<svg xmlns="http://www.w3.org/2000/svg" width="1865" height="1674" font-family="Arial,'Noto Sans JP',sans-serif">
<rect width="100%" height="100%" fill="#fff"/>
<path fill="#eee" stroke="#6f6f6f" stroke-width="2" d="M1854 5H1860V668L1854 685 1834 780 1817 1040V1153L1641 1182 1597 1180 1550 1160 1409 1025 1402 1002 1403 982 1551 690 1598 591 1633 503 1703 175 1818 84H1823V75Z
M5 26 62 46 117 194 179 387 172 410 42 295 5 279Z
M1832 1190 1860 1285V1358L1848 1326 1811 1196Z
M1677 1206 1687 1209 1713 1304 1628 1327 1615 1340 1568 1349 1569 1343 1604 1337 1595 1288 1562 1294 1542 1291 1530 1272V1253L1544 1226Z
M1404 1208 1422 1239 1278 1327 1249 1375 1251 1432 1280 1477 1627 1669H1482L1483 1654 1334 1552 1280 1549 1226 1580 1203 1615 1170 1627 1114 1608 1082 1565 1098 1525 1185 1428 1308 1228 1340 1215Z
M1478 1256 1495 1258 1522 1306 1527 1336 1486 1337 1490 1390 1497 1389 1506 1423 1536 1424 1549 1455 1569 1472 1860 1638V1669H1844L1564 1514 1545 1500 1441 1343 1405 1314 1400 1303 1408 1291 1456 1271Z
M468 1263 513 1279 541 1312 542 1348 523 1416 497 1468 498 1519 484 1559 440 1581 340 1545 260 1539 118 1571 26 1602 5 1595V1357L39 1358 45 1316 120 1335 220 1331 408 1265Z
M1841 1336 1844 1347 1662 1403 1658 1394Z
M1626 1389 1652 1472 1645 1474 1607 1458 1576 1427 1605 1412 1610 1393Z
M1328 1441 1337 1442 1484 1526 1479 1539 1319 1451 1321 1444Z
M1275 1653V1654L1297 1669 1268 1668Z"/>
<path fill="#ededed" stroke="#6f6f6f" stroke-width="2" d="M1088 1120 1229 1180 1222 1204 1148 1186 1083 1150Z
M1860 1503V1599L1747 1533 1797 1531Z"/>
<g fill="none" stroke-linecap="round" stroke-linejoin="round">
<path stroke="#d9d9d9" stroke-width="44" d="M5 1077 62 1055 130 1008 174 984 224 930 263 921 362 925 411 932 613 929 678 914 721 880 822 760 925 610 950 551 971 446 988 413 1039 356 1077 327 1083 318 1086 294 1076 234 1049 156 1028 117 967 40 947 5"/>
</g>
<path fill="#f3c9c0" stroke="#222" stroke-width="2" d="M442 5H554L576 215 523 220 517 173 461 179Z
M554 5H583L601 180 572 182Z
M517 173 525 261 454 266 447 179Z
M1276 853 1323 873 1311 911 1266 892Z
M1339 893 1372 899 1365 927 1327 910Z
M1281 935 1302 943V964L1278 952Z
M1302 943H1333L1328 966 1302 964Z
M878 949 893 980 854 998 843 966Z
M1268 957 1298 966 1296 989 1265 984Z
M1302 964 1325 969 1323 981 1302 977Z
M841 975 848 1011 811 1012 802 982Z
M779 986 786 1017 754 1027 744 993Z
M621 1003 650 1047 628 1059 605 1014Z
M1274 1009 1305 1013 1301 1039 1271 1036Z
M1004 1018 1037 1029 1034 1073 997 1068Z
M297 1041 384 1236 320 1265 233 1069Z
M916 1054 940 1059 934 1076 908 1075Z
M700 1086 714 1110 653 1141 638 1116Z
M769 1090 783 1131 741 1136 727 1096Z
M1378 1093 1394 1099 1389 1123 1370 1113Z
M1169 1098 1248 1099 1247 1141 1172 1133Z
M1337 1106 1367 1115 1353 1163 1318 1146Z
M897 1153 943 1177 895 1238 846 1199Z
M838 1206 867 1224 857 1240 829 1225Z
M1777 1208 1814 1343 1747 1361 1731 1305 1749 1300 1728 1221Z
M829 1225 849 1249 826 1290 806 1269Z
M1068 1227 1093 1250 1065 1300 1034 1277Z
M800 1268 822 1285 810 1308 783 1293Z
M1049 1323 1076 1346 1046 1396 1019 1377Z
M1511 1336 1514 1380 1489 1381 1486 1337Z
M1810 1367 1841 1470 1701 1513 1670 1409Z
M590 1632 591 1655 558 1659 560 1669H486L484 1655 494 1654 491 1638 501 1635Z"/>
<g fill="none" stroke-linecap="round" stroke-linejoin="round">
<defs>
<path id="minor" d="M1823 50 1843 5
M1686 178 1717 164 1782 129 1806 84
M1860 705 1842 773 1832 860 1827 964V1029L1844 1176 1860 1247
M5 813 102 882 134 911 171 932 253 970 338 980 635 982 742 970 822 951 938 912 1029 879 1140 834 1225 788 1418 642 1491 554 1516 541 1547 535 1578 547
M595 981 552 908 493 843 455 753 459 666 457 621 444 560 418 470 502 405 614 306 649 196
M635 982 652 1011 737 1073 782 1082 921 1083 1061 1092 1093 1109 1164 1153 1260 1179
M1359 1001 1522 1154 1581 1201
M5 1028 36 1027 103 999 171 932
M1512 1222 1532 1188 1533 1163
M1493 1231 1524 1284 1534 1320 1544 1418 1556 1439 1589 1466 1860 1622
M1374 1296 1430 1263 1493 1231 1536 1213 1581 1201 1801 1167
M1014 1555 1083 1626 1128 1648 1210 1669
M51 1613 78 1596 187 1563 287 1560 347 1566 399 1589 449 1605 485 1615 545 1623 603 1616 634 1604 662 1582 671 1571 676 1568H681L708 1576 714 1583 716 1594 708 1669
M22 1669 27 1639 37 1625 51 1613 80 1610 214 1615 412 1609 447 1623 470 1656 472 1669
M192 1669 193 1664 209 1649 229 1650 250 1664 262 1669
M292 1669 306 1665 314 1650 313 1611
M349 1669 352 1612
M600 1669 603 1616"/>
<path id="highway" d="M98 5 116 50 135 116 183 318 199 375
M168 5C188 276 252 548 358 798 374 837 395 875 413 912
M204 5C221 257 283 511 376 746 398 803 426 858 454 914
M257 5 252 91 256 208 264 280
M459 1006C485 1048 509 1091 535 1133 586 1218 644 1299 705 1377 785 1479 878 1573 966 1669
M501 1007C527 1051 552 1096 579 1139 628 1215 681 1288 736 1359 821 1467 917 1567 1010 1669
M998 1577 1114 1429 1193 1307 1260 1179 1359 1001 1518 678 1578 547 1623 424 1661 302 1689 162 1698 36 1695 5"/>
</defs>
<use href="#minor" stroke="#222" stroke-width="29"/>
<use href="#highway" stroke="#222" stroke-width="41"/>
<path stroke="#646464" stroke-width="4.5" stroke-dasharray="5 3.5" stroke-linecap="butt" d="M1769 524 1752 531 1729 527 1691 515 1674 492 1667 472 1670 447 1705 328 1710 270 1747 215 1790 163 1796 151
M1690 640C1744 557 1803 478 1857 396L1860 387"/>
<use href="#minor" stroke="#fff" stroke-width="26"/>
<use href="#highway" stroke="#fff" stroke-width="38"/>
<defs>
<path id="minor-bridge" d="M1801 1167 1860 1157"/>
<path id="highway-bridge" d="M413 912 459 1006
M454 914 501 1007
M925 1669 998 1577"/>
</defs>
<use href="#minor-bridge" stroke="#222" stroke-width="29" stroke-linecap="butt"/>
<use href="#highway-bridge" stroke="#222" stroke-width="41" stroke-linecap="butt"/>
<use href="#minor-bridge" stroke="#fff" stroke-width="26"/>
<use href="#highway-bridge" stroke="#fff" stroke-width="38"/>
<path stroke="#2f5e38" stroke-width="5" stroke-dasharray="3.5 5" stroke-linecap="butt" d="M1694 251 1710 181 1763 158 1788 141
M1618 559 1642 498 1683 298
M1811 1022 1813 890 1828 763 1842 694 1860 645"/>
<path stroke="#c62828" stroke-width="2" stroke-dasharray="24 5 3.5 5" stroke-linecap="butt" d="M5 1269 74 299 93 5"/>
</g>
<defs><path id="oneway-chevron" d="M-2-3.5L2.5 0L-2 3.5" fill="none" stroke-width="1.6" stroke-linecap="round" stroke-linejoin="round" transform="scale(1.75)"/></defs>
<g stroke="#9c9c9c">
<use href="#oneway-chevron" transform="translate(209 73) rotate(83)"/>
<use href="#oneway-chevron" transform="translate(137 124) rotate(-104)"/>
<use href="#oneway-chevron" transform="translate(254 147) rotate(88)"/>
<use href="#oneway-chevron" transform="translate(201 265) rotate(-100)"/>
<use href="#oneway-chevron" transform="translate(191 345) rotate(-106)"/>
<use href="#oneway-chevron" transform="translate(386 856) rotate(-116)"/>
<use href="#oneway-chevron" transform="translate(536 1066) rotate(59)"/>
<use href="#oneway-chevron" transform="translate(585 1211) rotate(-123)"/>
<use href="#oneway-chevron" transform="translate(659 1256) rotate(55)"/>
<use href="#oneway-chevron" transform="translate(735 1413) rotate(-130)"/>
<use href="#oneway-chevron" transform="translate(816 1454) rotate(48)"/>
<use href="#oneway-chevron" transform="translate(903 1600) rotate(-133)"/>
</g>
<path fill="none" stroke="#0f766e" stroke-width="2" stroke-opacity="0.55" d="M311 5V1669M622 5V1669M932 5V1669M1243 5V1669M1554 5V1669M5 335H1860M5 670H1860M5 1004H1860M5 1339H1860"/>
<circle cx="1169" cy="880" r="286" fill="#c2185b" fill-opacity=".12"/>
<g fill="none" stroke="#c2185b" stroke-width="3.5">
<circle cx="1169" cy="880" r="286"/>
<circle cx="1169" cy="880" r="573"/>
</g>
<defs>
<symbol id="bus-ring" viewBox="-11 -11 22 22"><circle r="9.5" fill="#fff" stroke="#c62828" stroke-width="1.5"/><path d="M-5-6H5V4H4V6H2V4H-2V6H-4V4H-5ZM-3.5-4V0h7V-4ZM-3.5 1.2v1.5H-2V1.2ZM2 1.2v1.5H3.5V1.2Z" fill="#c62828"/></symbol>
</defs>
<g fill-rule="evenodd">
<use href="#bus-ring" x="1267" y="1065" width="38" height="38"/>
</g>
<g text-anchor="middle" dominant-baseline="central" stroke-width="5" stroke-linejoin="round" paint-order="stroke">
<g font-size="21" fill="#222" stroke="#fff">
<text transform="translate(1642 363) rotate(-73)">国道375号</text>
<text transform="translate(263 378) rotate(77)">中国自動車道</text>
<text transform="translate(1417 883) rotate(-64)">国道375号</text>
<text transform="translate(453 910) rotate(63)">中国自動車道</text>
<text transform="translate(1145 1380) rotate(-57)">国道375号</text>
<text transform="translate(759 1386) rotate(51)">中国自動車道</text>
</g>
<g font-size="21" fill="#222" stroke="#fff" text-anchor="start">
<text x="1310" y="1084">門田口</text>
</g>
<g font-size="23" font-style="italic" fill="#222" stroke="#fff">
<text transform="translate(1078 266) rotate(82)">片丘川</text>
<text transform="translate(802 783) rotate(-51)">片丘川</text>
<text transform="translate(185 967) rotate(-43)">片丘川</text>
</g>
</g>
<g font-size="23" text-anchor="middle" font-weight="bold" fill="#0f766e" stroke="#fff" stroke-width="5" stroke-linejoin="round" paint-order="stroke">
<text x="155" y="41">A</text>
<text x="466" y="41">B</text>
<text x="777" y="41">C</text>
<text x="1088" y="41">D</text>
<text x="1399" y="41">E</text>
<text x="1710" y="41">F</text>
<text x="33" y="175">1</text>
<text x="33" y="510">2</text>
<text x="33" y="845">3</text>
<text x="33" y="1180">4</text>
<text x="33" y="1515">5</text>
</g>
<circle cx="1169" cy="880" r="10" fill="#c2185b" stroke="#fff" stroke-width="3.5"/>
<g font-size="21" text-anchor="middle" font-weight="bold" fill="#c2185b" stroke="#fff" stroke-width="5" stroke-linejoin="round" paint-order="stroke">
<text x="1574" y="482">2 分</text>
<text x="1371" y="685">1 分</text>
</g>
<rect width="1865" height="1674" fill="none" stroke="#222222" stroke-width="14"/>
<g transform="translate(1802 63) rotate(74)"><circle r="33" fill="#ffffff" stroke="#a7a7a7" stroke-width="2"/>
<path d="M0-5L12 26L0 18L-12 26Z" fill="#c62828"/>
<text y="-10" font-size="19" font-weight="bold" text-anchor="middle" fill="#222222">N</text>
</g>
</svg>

(BRIEF): Among the records above, find the lines that contain "bold" and copy every one.

(RESPONSE):
<g font-size="23" text-anchor="middle" font-weight="bold" fill="#0f766e" stroke="#fff" stroke-width="5" stroke-linejoin="round" paint-order="stroke">
<g font-size="21" text-anchor="middle" font-weight="bold" fill="#c2185b" stroke="#fff" stroke-width="5" stroke-linejoin="round" paint-order="stroke">
<text y="-10" font-size="19" font-weight="bold" text-anchor="middle" fill="#222222">N</text>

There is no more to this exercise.